By Peter Wafula | Feb 3rd 2016 | 2 min read

The Independent Electoral and Boundaries Commission (IEBC) has once again been thrust into the limelight as the 2017 elections approach.

The commission’s job has been made more difficult with the early signs that, just like the previous poll, the 2017 one will be hotly contested.

Already, political drums have started to sound 18 months to the election date. Not long ago IEBC launched its road map for the election, which is commendable.

As was well captured in the report, this coming election might be one of the most expensive ones not only in Africa but also worldwide. This can be understood owing to our unique representation set up which calls for six ballots in the same election.

It is, therefore, expected that as a country, we do not run away from the cost aspect but rather shoulder it since we cannot have our cake and eat it. In so doing as citizens, we all expect that the electoral body gives us value for our hard-earned money that we religiously pay, by carrying out a credible election.

One of the biggest tasks for IEBC is voter registration. Already by its own target, the commission expects to carry out mass voter registration of eight million new voters. This cannot be achieved without a vigorous voter education across the country and support from other stakeholders such as religious organisations, civil societies and political parties.

With the much-hyped tyranny of numbers, the stakes are even higher. It is very important that the commission handles voter registration as fairly and transparently as possible with the aim of winning the much-needed confidence from both sides of the political divide as well as the public.

Solidify position

IEBC must also engage in awareness activities. These should be through regular briefing on the progress, challenges and breakthroughs it encounters on its way to 2017. This will help the commission solidify its position.

For instance, the tendering for services and equipment is one area that has a potential to raise political heat.

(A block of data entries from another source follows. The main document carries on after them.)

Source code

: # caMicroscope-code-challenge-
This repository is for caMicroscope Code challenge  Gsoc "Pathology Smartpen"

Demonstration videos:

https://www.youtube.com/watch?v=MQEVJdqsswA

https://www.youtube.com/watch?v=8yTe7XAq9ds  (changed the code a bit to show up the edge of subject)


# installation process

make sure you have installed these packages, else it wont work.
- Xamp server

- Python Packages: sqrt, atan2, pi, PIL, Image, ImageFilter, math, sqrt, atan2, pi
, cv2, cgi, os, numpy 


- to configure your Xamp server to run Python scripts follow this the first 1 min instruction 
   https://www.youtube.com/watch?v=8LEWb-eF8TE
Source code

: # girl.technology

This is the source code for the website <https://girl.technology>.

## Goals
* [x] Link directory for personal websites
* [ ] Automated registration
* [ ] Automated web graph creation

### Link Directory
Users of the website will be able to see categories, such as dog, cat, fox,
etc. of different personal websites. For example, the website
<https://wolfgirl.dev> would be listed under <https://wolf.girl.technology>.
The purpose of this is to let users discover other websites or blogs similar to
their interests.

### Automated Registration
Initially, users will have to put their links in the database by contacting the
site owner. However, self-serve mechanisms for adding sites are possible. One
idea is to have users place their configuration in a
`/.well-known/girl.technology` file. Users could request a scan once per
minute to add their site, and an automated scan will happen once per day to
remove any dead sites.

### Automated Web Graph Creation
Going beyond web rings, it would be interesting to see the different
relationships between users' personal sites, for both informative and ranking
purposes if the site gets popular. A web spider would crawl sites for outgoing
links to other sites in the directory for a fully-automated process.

The public has to be in the know, and the commissioners should be accountable. Too much secrecy and opaqueness are a fertile breeding ground for corruption.

It is encouraging that the commission has pledged to make public all the personnel it plans to hire during voter registration and those that will manage the elections. IEBC also needs to end its squabbles with politicians. In a highly polarised political scene like where we are, the commission has an obligation to avoid ugly confrontations with either political side, as this can easily create a perception that it could be taking sides in the political contest.

Lastly, the Government should be able to give the commission the required funding in order for it to deliver. Any lukewarm or negative response will be easily construed as an elaborate plan to handicap the commission.

Of great concern is the investment needed in developing the water-tight election result tallying system, faster biometric identification gadgets and secure ballot papers as well as competent personnel.